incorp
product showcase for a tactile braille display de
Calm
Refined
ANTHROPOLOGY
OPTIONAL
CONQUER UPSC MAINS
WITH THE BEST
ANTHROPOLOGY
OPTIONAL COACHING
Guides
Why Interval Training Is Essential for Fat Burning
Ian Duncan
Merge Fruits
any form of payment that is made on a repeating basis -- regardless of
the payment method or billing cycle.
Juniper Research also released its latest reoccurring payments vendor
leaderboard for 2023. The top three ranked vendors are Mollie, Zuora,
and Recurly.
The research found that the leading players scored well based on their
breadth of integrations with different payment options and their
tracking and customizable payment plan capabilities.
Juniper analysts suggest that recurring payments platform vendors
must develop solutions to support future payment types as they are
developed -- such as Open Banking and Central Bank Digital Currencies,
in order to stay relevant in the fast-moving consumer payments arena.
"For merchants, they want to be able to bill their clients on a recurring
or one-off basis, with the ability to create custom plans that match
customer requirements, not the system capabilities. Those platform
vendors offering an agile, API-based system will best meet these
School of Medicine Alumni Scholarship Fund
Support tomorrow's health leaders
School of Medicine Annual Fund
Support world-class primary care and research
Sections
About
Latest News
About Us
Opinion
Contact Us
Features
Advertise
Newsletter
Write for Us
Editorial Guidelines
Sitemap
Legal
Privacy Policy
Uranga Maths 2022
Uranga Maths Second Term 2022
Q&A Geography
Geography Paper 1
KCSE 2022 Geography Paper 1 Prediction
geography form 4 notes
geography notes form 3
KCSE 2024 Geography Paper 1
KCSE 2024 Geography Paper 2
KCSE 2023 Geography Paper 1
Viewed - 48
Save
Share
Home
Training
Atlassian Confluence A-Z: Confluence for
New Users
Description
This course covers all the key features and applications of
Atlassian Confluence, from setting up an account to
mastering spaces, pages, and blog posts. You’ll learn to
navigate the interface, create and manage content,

WRITTEN TASK:
Please write out, exactly as they appear above, only the lines in the stretch from the line with "the payment method or billing cycle." through the line with "School of Medicine Alumni Scholarship Fund".

RESPONSE BOX:
the payment method or billing cycle.
Juniper Research also released its latest reoccurring payments vendor
leaderboard for 2023. The top three ranked vendors are Mollie, Zuora,
and Recurly.
The research found that the leading players scored well based on their
breadth of integrations with different payment options and their
tracking and customizable payment plan capabilities.
Juniper analysts suggest that recurring payments platform vendors
must develop solutions to support future payment types as they are
developed -- such as Open Banking and Central Bank Digital Currencies,
in order to stay relevant in the fast-moving consumer payments arena.
"For merchants, they want to be able to bill their clients on a recurring
or one-off basis, with the ability to create custom plans that match
customer requirements, not the system capabilities. Those platform
vendors offering an agile, API-based system will best meet these
School of Medicine Alumni Scholarship Fund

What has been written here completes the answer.